Oberlin Boycotts May Not Match Investments
Set foot on Oberlin’s campus and you may notice something missing — Coca-Cola products, ubiquitous elsewhere, have no presence here. This is no coincidence: In Sept. 2004 the College Purchasing Committee recommended that the college sever its relationship with Coca-Cola.
The committee was charged with looking into allegations that Coke turned a blind eye against and possibly conspired in the murder of trade unionists in its Colombian bottling plants. Research found that Coca-Cola had refused to cooperate with an independent investigation into its labor practices. The one successful investigation uncovered evidence of systematic violence and intimidation.
Thus, Oberlin set a precedent of boycotting the purchase of products made with business practices deemed morally unacceptable. But what of the companies in which the College chooses to invest?
Two of Oberlin’s main areas of financial investment are the employee pension plan and the endowment. The pension plan gives each eligible employee the option to enroll in a plan managed by TIAA-CREF which, according to Associate Vice President for Finance Mark Bates, is the number one investment company in America.
Once an employee decides to defer a portion of his or her paycheck into a TIAA-CREF account, he or she has total control over what type of companies they invest in through TIAA-CREF.
“When an employee joins the College and wants to participate in the plan, he or she ends up in a contract with TIAA-CREF directly,” said Bates. “We have no involvement in recommending to employees what they should invest in.”
But the college has a precedent of making a unilateral statement on what it sees as unethical investing by divesting wholly from certain companies. In the 1980s, the college divested from companies doing business in South Africa in response to that nation’s Apartheid government. Today, Oberlin is making an effort to divest from companies profiting from the genocide in Sudan, even though less than 1.7 percent of our investments are tied up in Sudan, and many of those are of a nature that makes it impossible for us to pull out of them.
The Investment Committee, the group of trustees and administrators that oversees investment of the school’s endowment, does not dictate which companies the school’s other investment managers buy stock in.
Said Marcia Miller, chief investment officer, “We put no restrictions on what type of investments our managers invest in other than the style.”
For example, a given investment manager is ordered to invest in small startups, but not to avoid Coke.
Miller sees no inherent contradiction in boycotting companies through sales but not through investment.
“Because we attract a very diverse student body and everyone has issues very near to their heart, if we put a list [of companies people want to divest from] we could end up excluding everything,” she said.
Besides, she explained, an endowment is a sought-after investor: companies want its business. So, what the college says has a lot of influence over the companies it invests in. According to Miller, one such company has already liquidated is assets in Sudan.
“If you own company stock then you have a say,” explained Vice President for Finance Ron Watts.
There’s another reason the Investment Committee traditionally does not take an ethical stand.

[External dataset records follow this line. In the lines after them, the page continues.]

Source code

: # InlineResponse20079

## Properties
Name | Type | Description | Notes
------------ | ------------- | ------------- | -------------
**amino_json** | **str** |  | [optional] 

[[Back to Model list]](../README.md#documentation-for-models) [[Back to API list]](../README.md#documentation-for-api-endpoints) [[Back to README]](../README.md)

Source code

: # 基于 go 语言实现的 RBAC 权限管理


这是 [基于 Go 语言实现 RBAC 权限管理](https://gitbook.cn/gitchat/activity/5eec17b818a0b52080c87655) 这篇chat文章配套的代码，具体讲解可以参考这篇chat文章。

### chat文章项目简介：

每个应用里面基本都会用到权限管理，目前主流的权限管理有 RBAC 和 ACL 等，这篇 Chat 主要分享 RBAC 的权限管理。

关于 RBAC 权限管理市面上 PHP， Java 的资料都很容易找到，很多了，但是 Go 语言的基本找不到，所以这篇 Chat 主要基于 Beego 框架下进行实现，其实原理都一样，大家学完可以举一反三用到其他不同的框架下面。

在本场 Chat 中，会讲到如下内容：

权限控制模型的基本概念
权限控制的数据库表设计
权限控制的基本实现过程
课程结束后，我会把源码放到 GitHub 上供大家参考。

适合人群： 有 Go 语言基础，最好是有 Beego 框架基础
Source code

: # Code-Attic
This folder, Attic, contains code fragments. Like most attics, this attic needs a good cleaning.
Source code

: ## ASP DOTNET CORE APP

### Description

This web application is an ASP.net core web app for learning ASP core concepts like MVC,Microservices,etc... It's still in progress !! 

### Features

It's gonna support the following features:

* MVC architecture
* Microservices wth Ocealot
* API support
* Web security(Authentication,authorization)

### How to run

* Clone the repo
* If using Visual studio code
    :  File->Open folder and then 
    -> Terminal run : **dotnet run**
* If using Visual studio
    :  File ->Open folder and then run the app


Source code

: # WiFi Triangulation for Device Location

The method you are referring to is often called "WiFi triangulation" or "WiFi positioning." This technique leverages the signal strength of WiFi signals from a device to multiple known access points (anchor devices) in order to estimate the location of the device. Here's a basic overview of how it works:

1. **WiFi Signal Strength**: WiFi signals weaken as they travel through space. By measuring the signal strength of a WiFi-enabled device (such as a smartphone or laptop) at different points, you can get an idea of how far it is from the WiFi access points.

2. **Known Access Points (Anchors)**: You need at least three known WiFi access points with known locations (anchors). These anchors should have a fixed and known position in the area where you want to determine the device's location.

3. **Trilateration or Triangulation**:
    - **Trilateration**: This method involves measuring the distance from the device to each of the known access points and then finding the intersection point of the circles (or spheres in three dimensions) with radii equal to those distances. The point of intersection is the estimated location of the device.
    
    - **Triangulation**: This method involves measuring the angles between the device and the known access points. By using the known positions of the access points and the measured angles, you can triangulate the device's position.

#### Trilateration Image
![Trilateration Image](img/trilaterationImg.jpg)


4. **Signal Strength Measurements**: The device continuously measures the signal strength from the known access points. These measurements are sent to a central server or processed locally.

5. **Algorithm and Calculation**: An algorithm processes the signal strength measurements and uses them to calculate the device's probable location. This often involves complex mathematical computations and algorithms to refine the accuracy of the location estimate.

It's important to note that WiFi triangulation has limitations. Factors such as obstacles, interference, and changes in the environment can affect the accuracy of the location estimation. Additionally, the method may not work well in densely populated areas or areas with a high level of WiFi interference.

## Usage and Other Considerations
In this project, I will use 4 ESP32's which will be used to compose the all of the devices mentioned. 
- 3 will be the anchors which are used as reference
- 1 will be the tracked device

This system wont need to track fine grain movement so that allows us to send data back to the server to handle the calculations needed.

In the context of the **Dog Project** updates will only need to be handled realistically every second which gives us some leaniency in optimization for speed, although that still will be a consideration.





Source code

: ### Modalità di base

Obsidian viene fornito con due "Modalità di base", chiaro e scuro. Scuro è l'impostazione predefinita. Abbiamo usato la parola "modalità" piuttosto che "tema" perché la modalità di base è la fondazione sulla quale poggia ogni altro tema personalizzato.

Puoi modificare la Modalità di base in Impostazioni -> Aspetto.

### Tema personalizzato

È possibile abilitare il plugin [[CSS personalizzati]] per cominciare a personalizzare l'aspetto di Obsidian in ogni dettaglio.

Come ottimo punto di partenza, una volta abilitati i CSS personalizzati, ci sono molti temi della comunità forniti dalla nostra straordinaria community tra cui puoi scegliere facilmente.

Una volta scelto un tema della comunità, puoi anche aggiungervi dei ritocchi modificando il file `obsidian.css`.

“There’s a lot of information that suggests maximizing your endowment to provide scholarships to let students go out into the world has a far greater impact [than divestment would],” said Miller.
However, last June the board of trustees gave President Dye the go-ahead to form a committee of faculty and staff to make recommendations similar to those made by the purchasing committee. She hopes this will get off the ground before the next all-board meeting this October.